A l’intérieur, les visages des clients assis à table à boire étaient soucieux, comme préoccupés.

« Un rôdeur ? » interpella soudainement l’un deux, au moment où Rhiannon et Seraph longeaient les tables indisponibles. « Je ne bois pas avec ces vagabonds. »

Seraph s’arrêta, Rhiannon derrière lui, avant de prendre la décision d’ignorer l’injure du miséreux.

« Navrée pour cette bande d’imbéciles, s’excusa la femme aubergiste.

- Ne vous en faites pas, ce n’est pas grave, répondit Seraph.

- Les gens sont nerveux… les troupes vont et viennent ces temps-ci. Buvez et mangez ce qui vous fait plaisir, Messieurs Dames. »

Les deux voyageurs s’assirent à une des dernières tables libres.

« Deux schnapps, commanda Rhiannon à l’aubergiste. Pour te remonter le moral, adressa-t-elle à Seraph. Combien de temps encore avant d’atteindre Dunedoran, d’après toi ?

- Pas plus de deux ou trois jours… Mais plus nous avancerons, plus nous serons déportés vers la grand-route. Il nous faudra être vigilants. »

***

A la fois hermétique et prégnant, Seraph guidait Rhiannon à travers la route royale vers leur destination. On racontait que la capitale eageriane était au bord de l’ébullition ; les rumeurs parlaient de pourparlers importants, on disait même pire encore que le roi Egor serait au plus mal. Au fur et à mesure qu’ils se rapprochaient de Dunedoran, Seraph négociait des droits de péage, de plus en plus fréquents, de plus en plus contrôlés. La pression supplémentaire de l’argent et des questions, circulant comme le sang dans les veines d’Aegeria, pesait sur leur quête épineuse.

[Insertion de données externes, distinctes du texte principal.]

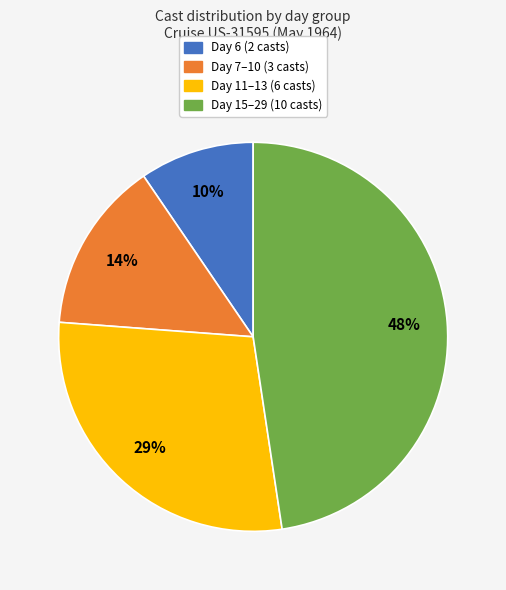

The Day 6 (2 casts) slice represents 10% of the pie. True or false?

True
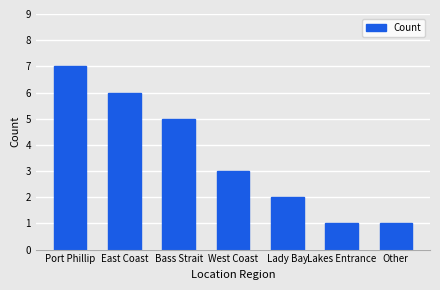

What is the greatest value displayed?

7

Rhiannon ressentait une méfiance à l’égard du passeur. Son instinct lui dictait de se tenir ses gardes, mais les circonstances l’avaient conduite à suivre l’individu. La jeune femme devait marcher sur les pas de Seraph, même s’il lui était difficile de percevoir au travers des intentions du contrebandier.

***

Les deux voyageurs poursuivaient leur chevauchée au travers des forêts, des champs et des villages. Traversant les clairières silencieuses, ils déambulaient parmi les ombres droites des arbres. Ils franchissaient de vastes champs endormis, qui attendaient le printemps pour produire le blé et l’orge nourriciers. Au loin se dessinaient des contours de hameaux isolés, qu’on pourrait croire loin des intrigues de Dunedoran à moins d’écouter attentivement les commérages qui basculaient d’un point de vue à un autre. Puis les allées pavées qui menaient à la capitale résonnèrent enfin du claquement des sabots des chevaux.